━━ Text passage

The second decision of the Supreme Court in the Yahoo! case is even more important from an international perspective: the Court ruled that even though Yahoo! had no physical presence in Belgium, the provisions of the Code of Criminal Procedure applied to it, as the 'service' it offers can be used in Belgium via the internet. It also stated that the fact that the public prosecutor sent the request to disclose personal data directly to Yahoo! in the United States (without making use of the procedures set out in the applicable treaties regarding mutual legal assistance in criminal matters) did not make the request invalid or unenforceable.

This latter decision essentially implies that foreign entities offering an online service (or software) are subject to Belgian criminal law as soon as the software service can be used in Belgium, and that the Belgian public prosecutor has the power to enforce Belgian criminal law against such foreign entities without the intervention or assistance of the judicial authorities of the state of residence of these entities. Obviously, this position taken by the Supreme Court would also imply that foreign judicial authorities could enforce their national criminal law against service providers located in Belgium and do so without assistance from the Belgian courts.

Finally, on 1 December 2015, the Supreme Court put an end to the legal proceedings by rejecting the appeal, thereby confirming the Court of Appeal's decision, which has caused important implications for the international system of mutual legal assistance in criminal matters.

Analogously, the Court of First Instance of Mechelen condemned Skype Communications SARL, a Luxembourg-based entity, for refusing to set up a wiretap in Mechelen in its ruling of 27 October 2016. The wiretap concerned was ordered by the Mechelen examining judge in the framework of an investigation into a Skype user. Again, the Belgian authorities ignored the European Convention on Mutual Assistance in Criminal Matters and imposed the wiretap order directly on Skype in Luxembourg. The Court of Mechelen applied a similar reasoning to that applied by the Supreme Court in the Yahoo! case and held that the alleged offence, namely the refusal to provide technical assistance, can be deemed to have occurred in the place where the information should have been received, regardless of where the operator was established.

━━━━

▶ _What needs to be done_
Write out part of the Yahoo! case text word for word, starting at "Finally, on 1" and ending after "in criminal matters.". None of the lines that come after this text are needed.

━━ Source data

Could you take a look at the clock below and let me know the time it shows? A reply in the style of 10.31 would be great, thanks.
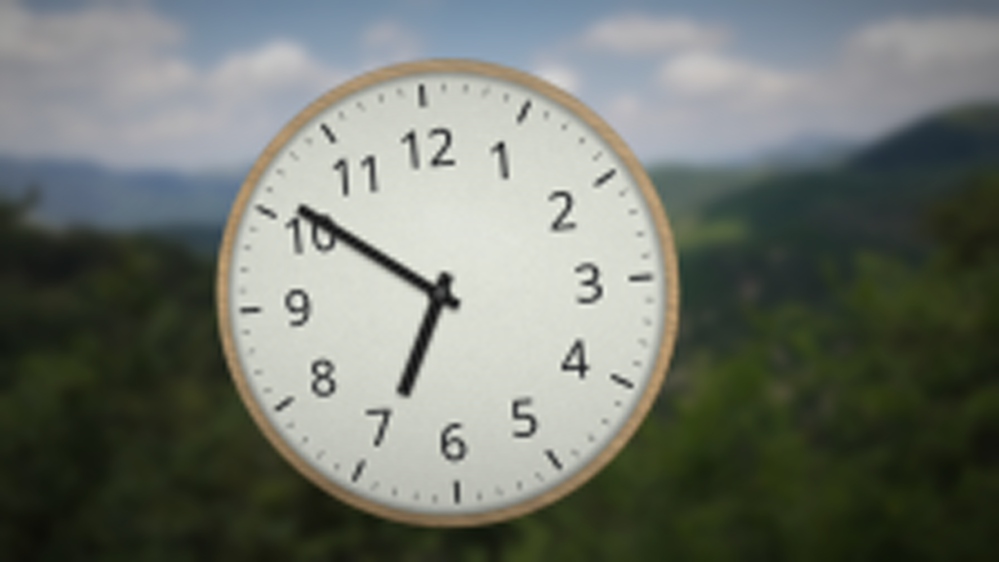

━━━━

▶ _Exercise solution_
Finally, on 1 December 2015, the Supreme Court put an end to the legal proceedings by rejecting the appeal, thereby confirming the Court of Appeal's decision, which has caused important implications for the international system of mutual legal assistance in criminal matters.